Rest at the sea is wonderful! However, programmer Pasha became awfully bored of lying on a beach in Turkey; so bored that he decided to count the quantity of three-digit prime numbers. This turned out to be so interesting that he then started to study threeprime numbers. Pasha calls an integer a threeprime number if any three consecutive digits of this integer form a three-digit prime number.

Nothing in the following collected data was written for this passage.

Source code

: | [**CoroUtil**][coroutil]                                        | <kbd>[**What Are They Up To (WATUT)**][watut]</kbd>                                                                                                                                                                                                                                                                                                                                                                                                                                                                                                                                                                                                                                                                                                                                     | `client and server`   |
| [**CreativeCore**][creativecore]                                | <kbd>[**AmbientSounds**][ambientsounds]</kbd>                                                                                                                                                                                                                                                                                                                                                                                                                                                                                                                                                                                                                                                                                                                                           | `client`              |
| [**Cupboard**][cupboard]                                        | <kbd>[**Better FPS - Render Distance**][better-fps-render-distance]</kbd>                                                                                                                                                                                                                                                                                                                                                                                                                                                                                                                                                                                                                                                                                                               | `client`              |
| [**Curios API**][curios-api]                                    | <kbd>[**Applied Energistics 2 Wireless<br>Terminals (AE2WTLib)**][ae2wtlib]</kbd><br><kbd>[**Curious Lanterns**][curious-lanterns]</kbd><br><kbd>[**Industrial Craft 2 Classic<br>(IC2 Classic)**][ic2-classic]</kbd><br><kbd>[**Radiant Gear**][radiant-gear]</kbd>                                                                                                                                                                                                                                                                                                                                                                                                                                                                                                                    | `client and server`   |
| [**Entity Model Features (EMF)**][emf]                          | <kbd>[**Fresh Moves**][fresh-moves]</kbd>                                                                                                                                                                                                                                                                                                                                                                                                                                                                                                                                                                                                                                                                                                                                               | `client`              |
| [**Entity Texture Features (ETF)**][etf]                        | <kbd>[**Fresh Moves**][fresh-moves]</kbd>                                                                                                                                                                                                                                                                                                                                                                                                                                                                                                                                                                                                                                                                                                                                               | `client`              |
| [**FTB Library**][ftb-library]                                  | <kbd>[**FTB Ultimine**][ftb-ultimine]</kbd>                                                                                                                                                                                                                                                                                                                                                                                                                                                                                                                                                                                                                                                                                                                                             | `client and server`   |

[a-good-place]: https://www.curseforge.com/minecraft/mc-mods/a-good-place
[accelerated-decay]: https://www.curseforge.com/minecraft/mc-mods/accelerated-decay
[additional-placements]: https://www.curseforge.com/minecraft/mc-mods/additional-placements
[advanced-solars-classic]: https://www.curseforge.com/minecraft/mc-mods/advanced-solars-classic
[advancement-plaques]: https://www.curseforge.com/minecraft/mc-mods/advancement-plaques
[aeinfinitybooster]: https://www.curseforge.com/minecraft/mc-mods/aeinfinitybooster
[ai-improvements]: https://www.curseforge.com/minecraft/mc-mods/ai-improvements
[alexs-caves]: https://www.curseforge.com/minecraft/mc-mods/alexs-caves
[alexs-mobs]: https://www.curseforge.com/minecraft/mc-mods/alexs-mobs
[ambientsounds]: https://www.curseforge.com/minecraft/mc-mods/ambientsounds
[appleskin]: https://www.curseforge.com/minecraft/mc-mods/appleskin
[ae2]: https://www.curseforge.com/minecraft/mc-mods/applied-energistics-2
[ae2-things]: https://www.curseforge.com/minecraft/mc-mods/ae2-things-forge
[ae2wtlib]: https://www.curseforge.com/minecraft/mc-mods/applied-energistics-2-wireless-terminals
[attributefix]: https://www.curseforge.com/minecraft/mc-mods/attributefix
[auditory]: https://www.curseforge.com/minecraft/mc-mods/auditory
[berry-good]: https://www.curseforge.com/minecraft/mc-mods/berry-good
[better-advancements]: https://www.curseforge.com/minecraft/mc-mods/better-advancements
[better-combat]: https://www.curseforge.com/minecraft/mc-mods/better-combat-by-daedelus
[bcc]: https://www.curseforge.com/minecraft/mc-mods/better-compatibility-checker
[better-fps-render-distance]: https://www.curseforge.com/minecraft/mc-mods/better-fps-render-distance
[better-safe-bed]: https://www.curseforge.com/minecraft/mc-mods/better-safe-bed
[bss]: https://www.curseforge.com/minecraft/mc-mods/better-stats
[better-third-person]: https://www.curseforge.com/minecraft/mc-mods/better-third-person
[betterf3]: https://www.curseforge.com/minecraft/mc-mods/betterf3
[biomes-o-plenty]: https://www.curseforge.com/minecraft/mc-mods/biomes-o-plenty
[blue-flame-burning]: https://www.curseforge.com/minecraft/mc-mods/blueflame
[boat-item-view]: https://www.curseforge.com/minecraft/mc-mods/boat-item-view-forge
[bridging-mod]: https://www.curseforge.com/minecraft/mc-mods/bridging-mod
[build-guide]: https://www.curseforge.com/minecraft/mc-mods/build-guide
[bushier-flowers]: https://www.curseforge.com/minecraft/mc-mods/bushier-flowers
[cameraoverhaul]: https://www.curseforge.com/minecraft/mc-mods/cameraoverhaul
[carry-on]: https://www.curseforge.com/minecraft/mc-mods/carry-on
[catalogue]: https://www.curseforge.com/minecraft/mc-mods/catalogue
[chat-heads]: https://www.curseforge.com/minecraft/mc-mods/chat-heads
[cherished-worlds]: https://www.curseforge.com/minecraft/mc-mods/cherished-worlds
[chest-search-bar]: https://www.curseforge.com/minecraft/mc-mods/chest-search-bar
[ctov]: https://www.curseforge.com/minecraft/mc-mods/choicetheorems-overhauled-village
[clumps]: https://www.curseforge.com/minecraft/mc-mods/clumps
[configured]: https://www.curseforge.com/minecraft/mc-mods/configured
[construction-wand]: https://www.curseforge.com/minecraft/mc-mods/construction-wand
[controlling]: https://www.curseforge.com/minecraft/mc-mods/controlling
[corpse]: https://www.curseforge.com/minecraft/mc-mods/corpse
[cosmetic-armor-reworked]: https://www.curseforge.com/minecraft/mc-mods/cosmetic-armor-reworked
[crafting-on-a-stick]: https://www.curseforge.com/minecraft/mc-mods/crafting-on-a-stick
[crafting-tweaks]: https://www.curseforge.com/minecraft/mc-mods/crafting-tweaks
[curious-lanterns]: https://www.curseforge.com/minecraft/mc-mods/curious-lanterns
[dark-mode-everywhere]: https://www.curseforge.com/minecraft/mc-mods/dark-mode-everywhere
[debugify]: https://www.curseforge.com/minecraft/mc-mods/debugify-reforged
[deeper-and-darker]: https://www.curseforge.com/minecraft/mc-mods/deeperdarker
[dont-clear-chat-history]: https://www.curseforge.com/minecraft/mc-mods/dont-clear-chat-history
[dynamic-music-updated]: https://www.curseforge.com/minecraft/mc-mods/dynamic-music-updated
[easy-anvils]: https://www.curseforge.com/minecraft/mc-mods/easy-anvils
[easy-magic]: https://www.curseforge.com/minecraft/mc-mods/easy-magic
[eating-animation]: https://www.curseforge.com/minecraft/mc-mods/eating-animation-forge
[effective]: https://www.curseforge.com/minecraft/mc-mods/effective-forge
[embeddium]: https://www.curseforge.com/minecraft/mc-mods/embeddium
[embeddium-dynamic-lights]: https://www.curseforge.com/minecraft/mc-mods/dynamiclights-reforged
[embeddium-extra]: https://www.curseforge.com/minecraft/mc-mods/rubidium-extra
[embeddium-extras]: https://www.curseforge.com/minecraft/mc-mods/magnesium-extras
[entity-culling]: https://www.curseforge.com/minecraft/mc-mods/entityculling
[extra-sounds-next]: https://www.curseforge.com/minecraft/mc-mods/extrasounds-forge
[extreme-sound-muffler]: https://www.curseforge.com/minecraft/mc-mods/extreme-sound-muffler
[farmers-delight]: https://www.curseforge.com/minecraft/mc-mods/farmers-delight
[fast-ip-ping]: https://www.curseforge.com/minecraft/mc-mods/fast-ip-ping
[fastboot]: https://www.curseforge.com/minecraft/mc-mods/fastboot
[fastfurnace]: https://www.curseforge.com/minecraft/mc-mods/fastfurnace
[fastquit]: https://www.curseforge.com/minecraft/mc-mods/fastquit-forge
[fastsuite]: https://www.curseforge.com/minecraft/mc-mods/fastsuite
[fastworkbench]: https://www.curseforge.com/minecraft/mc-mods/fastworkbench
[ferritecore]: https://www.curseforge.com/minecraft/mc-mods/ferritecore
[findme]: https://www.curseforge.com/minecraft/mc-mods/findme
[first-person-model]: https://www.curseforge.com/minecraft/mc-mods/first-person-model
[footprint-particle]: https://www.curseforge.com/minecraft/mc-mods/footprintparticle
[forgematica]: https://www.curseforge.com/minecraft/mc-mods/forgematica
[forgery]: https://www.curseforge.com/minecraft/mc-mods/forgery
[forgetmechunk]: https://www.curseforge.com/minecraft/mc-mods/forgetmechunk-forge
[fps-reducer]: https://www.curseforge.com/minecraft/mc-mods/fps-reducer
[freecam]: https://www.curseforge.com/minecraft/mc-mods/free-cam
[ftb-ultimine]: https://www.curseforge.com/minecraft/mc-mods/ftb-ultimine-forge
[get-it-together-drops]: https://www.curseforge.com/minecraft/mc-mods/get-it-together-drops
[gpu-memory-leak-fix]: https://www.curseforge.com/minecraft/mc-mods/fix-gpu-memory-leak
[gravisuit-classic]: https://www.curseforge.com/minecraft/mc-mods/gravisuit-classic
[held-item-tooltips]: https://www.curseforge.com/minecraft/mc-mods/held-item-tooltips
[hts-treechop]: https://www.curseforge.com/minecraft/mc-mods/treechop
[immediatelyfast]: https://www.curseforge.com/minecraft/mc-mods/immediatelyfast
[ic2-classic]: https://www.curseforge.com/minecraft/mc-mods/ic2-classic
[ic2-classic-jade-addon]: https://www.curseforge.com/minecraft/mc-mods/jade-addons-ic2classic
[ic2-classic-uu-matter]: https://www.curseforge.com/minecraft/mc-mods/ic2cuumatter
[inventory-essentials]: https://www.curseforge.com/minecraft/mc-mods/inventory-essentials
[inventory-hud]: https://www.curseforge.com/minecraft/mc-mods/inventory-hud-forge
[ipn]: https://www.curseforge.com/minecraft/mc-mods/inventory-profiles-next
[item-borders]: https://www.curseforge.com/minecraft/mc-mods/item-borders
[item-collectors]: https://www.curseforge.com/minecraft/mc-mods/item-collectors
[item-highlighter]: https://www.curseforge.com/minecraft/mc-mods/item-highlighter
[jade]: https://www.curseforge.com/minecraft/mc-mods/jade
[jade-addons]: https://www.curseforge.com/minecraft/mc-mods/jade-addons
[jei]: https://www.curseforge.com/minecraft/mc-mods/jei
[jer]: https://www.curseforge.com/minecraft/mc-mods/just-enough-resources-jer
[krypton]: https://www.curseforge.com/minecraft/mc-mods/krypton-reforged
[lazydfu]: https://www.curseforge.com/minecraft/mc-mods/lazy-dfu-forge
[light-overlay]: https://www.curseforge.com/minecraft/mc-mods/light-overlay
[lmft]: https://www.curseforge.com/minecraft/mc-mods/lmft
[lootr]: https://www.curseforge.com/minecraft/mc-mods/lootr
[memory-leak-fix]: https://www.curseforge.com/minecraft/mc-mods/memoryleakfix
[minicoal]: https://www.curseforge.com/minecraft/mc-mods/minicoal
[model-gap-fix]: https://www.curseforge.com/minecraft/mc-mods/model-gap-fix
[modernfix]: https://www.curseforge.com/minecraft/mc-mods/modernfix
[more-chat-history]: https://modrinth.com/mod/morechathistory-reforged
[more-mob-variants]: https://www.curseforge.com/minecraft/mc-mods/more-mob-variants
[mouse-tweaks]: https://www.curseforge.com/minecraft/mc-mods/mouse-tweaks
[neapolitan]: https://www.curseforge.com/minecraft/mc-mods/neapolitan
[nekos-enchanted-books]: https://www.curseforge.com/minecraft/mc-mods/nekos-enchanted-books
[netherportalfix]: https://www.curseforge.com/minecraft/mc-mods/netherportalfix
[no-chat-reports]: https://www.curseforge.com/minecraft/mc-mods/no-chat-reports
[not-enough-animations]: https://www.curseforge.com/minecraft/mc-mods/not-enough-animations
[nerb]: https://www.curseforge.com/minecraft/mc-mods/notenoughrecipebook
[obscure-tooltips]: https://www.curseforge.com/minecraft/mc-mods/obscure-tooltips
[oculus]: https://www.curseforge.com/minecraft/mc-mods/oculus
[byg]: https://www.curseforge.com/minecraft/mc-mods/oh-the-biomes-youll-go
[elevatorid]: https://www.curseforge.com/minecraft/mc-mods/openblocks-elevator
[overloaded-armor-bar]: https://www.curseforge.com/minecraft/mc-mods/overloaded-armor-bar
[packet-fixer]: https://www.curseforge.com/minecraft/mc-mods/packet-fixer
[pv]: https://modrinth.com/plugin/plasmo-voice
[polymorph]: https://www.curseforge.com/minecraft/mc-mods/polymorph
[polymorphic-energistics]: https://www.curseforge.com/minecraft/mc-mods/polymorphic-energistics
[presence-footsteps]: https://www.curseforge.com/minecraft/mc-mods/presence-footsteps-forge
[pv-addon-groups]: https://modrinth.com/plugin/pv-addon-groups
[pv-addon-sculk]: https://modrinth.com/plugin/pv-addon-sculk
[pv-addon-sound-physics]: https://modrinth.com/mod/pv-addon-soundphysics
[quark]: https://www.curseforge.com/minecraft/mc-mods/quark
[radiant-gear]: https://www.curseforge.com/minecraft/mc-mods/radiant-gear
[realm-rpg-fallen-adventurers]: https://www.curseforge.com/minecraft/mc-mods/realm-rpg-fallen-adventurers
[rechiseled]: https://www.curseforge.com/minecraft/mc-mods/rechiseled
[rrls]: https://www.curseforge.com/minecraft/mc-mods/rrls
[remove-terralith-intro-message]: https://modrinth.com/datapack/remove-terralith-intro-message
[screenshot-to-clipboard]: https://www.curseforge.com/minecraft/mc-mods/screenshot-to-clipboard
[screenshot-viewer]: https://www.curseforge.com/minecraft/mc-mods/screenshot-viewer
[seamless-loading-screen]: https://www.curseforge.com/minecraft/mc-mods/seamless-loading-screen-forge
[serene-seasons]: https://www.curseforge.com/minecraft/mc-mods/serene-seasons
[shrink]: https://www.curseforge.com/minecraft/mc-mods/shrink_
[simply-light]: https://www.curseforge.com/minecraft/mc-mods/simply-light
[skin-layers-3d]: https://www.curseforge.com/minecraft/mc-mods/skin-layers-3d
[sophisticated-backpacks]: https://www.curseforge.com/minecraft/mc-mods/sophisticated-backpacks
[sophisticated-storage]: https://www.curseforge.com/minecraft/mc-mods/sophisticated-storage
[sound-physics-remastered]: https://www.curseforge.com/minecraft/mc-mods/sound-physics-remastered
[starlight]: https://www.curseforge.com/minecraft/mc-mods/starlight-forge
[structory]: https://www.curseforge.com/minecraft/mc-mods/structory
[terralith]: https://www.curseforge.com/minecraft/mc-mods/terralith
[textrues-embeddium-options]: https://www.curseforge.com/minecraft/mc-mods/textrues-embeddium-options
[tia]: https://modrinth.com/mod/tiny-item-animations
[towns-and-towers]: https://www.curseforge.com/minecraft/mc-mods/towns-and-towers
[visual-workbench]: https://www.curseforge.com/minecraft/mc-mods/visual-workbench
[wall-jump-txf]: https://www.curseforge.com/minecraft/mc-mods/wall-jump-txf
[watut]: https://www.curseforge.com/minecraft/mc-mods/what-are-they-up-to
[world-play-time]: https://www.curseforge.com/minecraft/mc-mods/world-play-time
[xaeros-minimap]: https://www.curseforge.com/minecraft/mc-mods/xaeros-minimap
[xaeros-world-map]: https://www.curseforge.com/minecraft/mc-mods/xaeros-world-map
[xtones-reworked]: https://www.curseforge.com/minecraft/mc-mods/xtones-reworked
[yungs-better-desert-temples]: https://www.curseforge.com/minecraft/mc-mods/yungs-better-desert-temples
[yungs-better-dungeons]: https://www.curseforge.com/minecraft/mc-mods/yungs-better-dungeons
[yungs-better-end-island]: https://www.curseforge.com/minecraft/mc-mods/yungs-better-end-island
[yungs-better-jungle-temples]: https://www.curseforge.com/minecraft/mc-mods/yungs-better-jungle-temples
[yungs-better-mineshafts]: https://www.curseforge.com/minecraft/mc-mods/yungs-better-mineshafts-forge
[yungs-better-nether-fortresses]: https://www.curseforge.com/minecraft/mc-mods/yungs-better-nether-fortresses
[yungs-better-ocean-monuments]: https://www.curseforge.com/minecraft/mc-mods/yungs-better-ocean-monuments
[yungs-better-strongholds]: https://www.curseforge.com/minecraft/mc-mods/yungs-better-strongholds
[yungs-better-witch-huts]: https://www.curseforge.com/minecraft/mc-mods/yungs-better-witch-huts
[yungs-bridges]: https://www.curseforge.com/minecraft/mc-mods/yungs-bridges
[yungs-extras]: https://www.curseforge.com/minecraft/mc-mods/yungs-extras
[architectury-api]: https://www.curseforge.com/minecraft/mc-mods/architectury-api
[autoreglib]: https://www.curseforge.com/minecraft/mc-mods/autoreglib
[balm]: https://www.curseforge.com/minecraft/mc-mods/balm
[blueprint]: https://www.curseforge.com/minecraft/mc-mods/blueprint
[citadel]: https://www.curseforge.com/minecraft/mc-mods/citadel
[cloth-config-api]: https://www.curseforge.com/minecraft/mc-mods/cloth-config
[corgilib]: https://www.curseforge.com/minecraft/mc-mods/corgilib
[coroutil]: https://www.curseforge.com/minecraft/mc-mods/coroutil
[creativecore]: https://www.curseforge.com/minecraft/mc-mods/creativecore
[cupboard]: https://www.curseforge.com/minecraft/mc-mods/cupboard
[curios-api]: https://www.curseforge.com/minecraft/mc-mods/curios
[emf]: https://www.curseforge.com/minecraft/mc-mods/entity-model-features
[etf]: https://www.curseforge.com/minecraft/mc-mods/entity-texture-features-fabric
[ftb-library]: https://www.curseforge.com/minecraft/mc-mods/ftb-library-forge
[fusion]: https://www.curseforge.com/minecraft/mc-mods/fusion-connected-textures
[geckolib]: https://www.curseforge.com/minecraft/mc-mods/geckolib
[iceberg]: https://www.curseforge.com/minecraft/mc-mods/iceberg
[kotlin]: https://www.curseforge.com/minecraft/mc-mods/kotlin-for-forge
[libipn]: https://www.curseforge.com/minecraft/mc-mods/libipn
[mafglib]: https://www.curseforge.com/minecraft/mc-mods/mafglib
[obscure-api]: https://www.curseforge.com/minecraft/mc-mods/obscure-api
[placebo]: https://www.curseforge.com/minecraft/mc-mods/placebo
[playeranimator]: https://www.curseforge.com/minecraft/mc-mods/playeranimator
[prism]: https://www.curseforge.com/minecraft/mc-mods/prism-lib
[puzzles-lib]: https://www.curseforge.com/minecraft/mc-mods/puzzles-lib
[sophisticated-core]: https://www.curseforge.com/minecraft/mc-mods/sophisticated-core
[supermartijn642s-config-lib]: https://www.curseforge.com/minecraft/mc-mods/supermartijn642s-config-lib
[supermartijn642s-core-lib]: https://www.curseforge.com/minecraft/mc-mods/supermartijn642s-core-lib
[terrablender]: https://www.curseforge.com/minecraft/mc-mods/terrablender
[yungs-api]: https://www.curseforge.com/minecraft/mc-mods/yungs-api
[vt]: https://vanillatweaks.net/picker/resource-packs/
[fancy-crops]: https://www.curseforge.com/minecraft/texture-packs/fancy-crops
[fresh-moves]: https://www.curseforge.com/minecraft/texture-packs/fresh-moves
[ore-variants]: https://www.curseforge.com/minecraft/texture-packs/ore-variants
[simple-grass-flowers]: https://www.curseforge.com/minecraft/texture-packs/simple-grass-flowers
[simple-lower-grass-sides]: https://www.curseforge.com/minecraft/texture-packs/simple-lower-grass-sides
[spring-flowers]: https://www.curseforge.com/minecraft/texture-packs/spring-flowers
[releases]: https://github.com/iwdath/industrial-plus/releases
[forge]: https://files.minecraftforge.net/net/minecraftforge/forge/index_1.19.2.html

Pasha had already started working on the theory of the divine origin of such numbers when some vandals poured water on Pasha and cried some incomprehensible words like “Sonnenstich!”, “Colpo di sole!”, and “Coup de soleil!”

You are to continue Pasha’s work and find out how often (or rare) threeprime numbers are.

Input

The input contains an integer n (3 ≤ n ≤ 10000).

Output

Output the quantity of n-digit threeprime numbers calculated modulo 10 ⁹ + 9.

Sample Input

input	output
4	204

 

 

#include<cstdio>
#include<algorithm>
#include<cmath>
const int MOD = 1e9+9;
int prime[15][15][15];
int dp[10005][15][15];
using namespace std;
int main(){
    int n;
    scanf("%d",&n);
    prime[0][0][2] = 1;
    for(int i = 3; i < 1000; i++){
        bool flag = 1;
        for(int j = 2; j <= sqrt(i); j++)
            if(i%j==0){
                flag = 0;break;
            }
            prime[i/100][i/10%10][i%10] = flag;
    }
    for(int i = 1; i < 10; i++)
        for(int j = 0; j < 10; j++)
            for(int k = 0; k < 10; k++){
                if(prime[i][j][k])
                    dp[3][i][j]++;
            }
    for(int i = 4; i <= n; i++)
        for(int j = 1; j < 10; j++)
            for(int k = 0; k < 10; k++)
                for(int h = 0; h < 10; h++){
                    if(prime[j][k][h])
                    dp[i][j][k] += dp[i-1][k][h],
                    dp[i][j][k] %= MOD;
    }
    int ans = 0;
    for(int i = 1; i < 10; i++)
        for(int j = 0; j < 10; j++)
            ans += dp[n][i][j],ans %= MOD;
    printf("%d\n",ans);
    return 0;
}